Но странно, — очень частые жалобы, что тот или иной врач уморил своей неумелостью больного, всегда обходили Худолея. Даже очень убежденно говорили в таких случаях, что, если не мог помочь и Худолей, значит, вообще болезнь была неизлечима.
Однако не только источали все время жалость карие, юношески-чистые по взгляду глаза Ивана Васильича; они еще и вбирали, оттягивали, всасывали в себя то очень сложное и неопределимое даже, но самое важное в людях, что зовут особенностью душевного склада и что делает жизнь каждого, кто бы он ни был, неповторяемой и единственной из миллиардов прожитых на земле с незапамятных времен человеческих жизней…

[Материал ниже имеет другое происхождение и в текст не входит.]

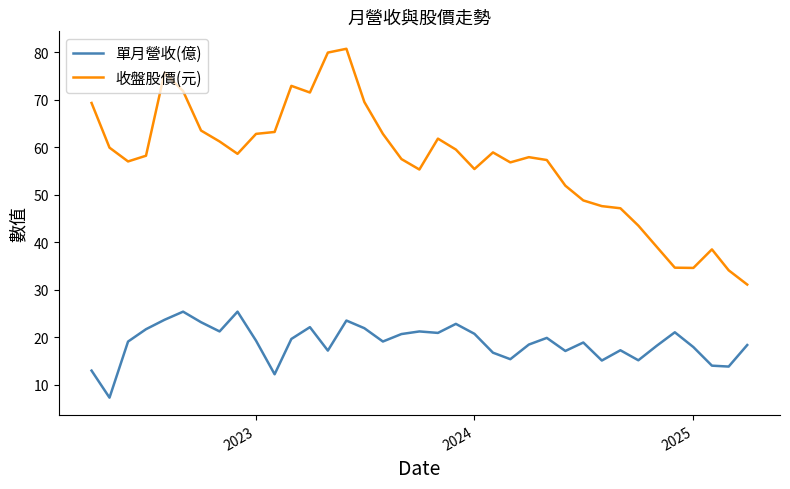

True or false: 收盤股價(元) has more than 1 points higher than both neighbors.

True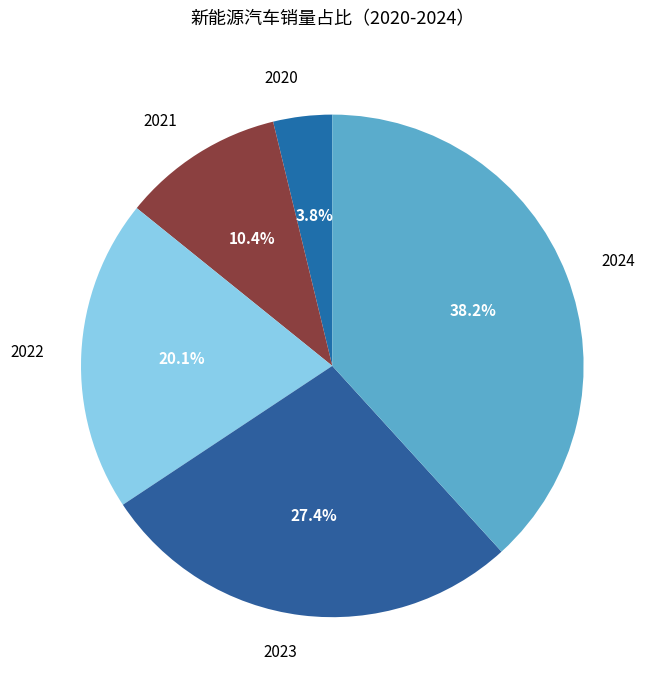

Does 2022 represent more than half of the total?

No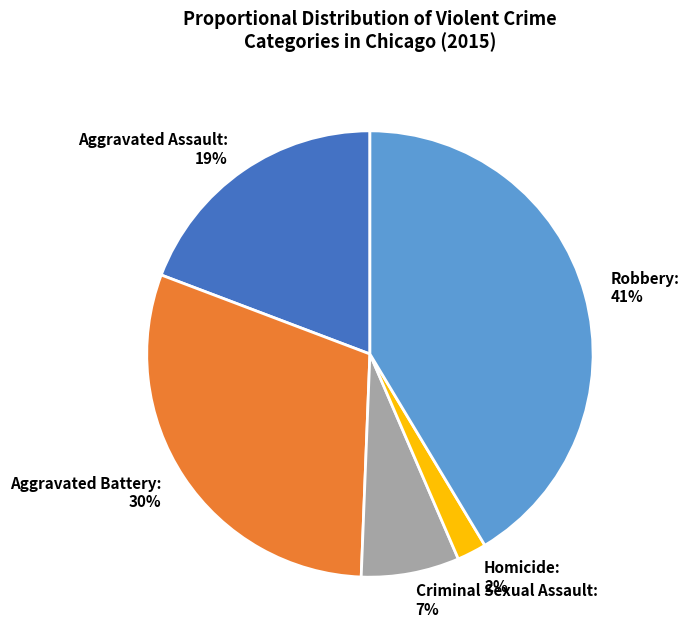

To the nearest percent, what is the difference between the Aggravated Battery and Criminal Sexual Assault slice percentages?

23%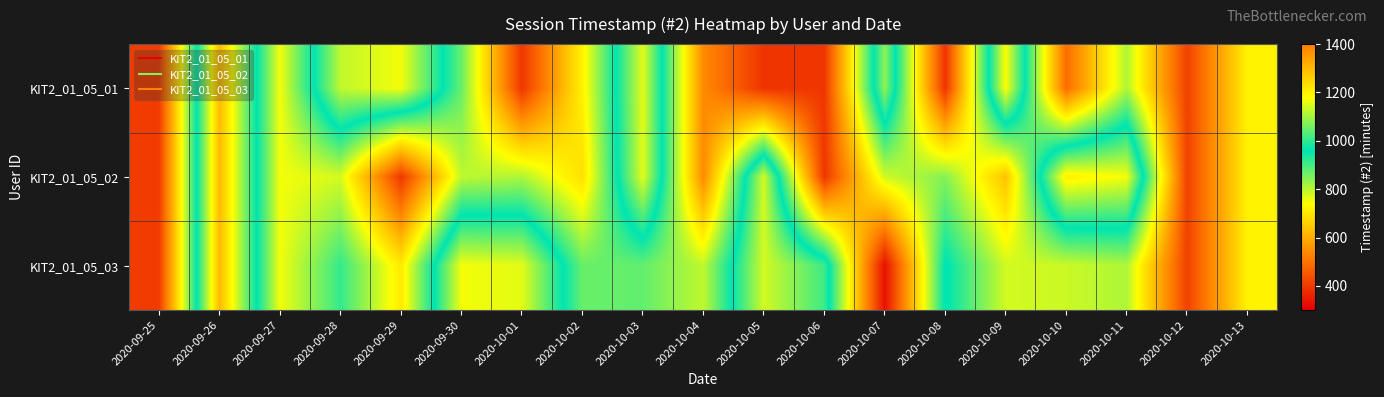

Reading left to right, list all the values displayed in this chart.

KIT2_01_05_01: 2020-09-25=405	2020-09-26=1296	2020-09-27=750	2020-09-28=1125	2020-09-29=1170	2020-09-30=870	2020-10-01=395	2020-10-02=720	2020-10-03=1155	2020-10-04=540	2020-10-05=390	2020-10-06=395	2020-10-07=1082	2020-10-08=390	2020-10-09=1179	2020-10-10=488	2020-10-11=810	2020-10-12=414	2020-10-13=720
KIT2_01_05_02: 2020-09-25=405	2020-09-26=1296	2020-09-27=750	2020-09-28=776	2020-09-29=398	2020-09-30=796	2020-10-01=810	2020-10-02=686	2020-10-03=1155	2020-10-04=540	2020-10-05=1142	2020-10-06=395	2020-10-07=782	2020-10-08=846	2020-10-09=638	2020-10-10=1205	2020-10-11=1170	2020-10-12=414	2020-10-13=720
KIT2_01_05_03: 2020-09-25=405	2020-09-26=1296	2020-09-27=750	2020-09-28=915	2020-09-29=705	2020-09-30=1170	2020-10-01=1155	2020-10-02=870	2020-10-03=875	2020-10-04=795	2020-10-05=1141	2020-10-06=1013	2020-10-07=330	2020-10-08=966	2020-10-09=780	2020-10-10=785	2020-10-11=810	2020-10-12=414	2020-10-13=720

И как врач, привыкший делить людей только на два разряда: больных и здоровых, — Иван Васильич годами, понемногу, урывками между делом, копил свой материал мелких и случайных наблюдений именно в этой области и как человек, учившийся по книгам, мечтал написать большую, обоснованную, научно обработанную книгу: «Границы психического здоровья», а в ней ясно по возможности вскрыть тот зыбкий, как лесная трясина, и, как эта же трясина, часто покрытый пышной зеленью и цветами пласт душевных переживаний, до которого сплошь и рядом доходит пышущее здоровье, но за которым тут же начинается бездонная, как омут, болезнь.
И настоящая, подлинная святость, то есть смелость доктора Худолея началась тогда, когда он пришел к мысли, что нужно и вполне возможно ему устроить в этом городе то, чего еще не было в нем, — полулечебницу-полупансион для полуздоровых-полубольных, одной ногой уже стоящих на роковой трясине и уж вдыхающих ядовитый дурманящий запах растущих тут цветов, но еще не решивших твердо: ринуться ли дальше, или принять свою ногу, повернуться спиной к трясине и спокойно, трезво пойти назад.
Он знал, насколько ничтожны и насколько наивны средства, предложенные пока медициной для лечения в этих случаях; он знал, как робки и неуверенны попытки полубольных людей сделаться вполне здоровыми, но самые эти попытки были ему хорошо известны, и не напрасно же обладал он подлинным талантом жалости, вообще редким в жизни.
Но даже и талант жалости так же жесток к тому, кто им обладает, как всякий другой талант, и так же ускользает от точных определений, и, припертый к стене краснощеким, задорным, победоносным здравым рассудком, так же робеет и заикается, как всякий талант, и не находит для себя достаточно веских оправданий.
Впоследствии многие то снисходительно улыбались, то недоуменно пожимали плечами, когда из устроенного Худолеем пансиона для тех, кого он считал на границе психического здоровья, решительно ничего не вышло, и даже несмешливому от природы человеку вся эта затея в конце концов казалась совершенно смешной: но много ли можно насчитать и у всякого, кто бы он ни был, вполне безошибочных начинаний?